The younger one, 7-year-old Melman, is her favorite, even though he tends to slobber.
“His personality is just so sweet,” Landkas-Coronas said. “Melman will let me sit here and hang out with him.
He licks you like crazy.”
Such is life for a woman who has grown up in her family’s circus.
The 10 acres on Rye Road, The Rye Road Giraffes, is owned by her parents, Stevie and Serge Landkas, and are home to domestic and exotic animals alike. There are giraffes, camels, horses, goats, exotic cows, zebras, a kangaroo and even 10 poodles.
Her father also owns Coronas of Hollywood, which produces Circus Hollywood. Landkas-Coronas manages The Rye Road Giraffes and Circus Hollywood.
When the family hits the road, they take all the animals with them. All either have a role in the circus or the petting zoo or are simply there for people to see and enjoy.
But the public’s access has been limited to road trips. The Coronas’ property never has been open to the public, until now.
Through May 31, from 11 a.m. to 4 p.m. on weekends, The Rye Road Giraffes will be open for a drive-thru look at the animals. Landkas-Coronas said the idea is to provide local families with a safe way to get out during the coronavirus pandemic. There is no cost, though donations are being accepted to help pay for care of the animals.
Landkas-Coronas said the family often has received requests to see the animals — particularly from neighbors who can see the giraffe’s necks high above the fences — but requests escalated after the COVID-19 outbreak began. People drove up in golf carts and stood atop them for a peek over the fences, and neighbors delivered hand-written notes to the mailbox hoping for a private tour.
The family decided a COVID-19 drive-thru event could be done and spent about a month adjusting the property to accommodate lines of vehicles.
What they didn’t expect, however, was hundreds of eager families to arrive before gates opened for the first time at 11 a.m. May 10. By 10:55 a.m., there were 50 cars stacked in the family’s large front lawn in an effort to keep cars from backing up on Rye Road.
By 11:45 a.m., the Manatee County Sheriff’s Office came and temporarily shut the drive-thru down, so traffic could calm. Vehicles had been backed up from the property at 211 Rye Road all the way south to Waterline Road, more than a mile away.
Landkas-Coronas said some people were angry they had to be turned away — some guests had traveled from North Port and Tampa — but most were understanding. She had thought the flyer she posted on her personal Facebook page would result in a handful of families from the immediate neighborhoods — Del Tierra and Rye Wildnerness — coming for a look. No one in her family anticipated hundreds of vehicles to show up on the first day. The Rye Road Giraffes didn’t even have a Facebook page until the night before the event.
Landkas-Coronas said the second day, May 11, went much more smoothly, and traffic was more staggered.
She said she is hopeful traffic will be steady over the coming weekends, as well. She said they hope families who were not able to come before can still enjoy seeing the giraffes.
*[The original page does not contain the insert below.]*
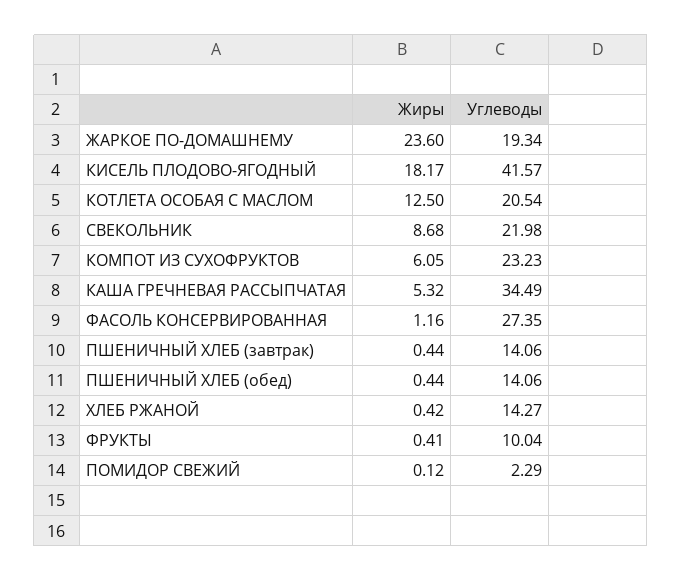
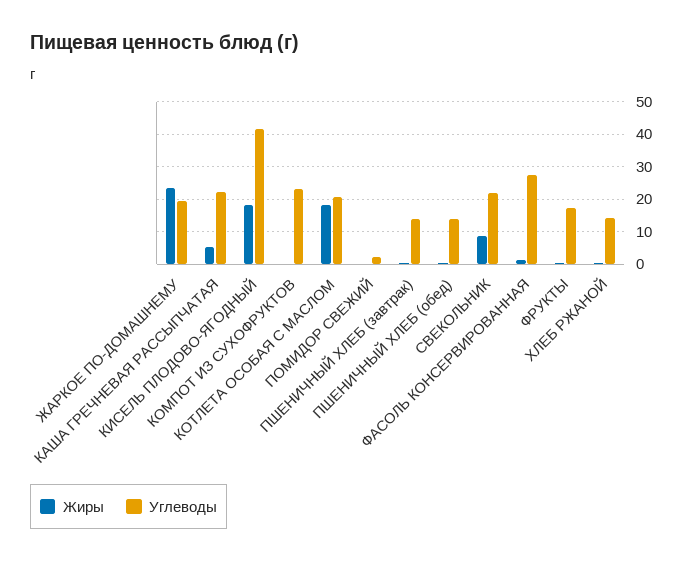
Жиры, КОТЛЕТА ОСОБАЯ С МАСЛОМ: 12.5 -> 18
Жиры, КОМПОТ ИЗ СУХОФРУКТОВ: 6.05 -> 0
Углеводы, КАША ГРЕЧНЕВАЯ РАССЫПЧАТАЯ: 34.49 -> 22
Углеводы, ФРУКТЫ: 10.04 -> 18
“We’re here to entertain,” she said.
The Landkas family — known as members of the Coronas circus — has lived at the property with their animals for 36 years.
“Rye Road was a small dirt road before with just a few houses; State Road 64 was a little two-lane road and dark,” said Serge Landkas-Coronas Jr., who moved to the property with his parents, Stevie and Serge, at age 7. “There was nothing out here.”
The elder Serge Landkas was part of the Ringling Bros. and Barnum & Bailey Circus’ Circus World in Orlando in the late 1970s, until moving to the East County area. He began producing his own circus in 1977.
Now members of his family are performers. For example, Crystal Landkas-Coronas, 36, has mastered 50 hula hoops at a time and runs the dog show with her 10 poodles. Serge’s other daughter, Nicole Landkas, 39, performs on the trapeze.
The father has produced Shriner’s circus events in Tampa and Fort Myers over the years. The circus also performs at county and state fairs nationwide, as well as charity fundraisers.
Crystal Landkas-Coronas said the family’s touring schedule has been canceled through June. Donations from the tours will help feed and care for the animals.
“It’s a scary time for anybody in our type of industry,” she said. “I feel like we’ll be the last to go back to normalcy.”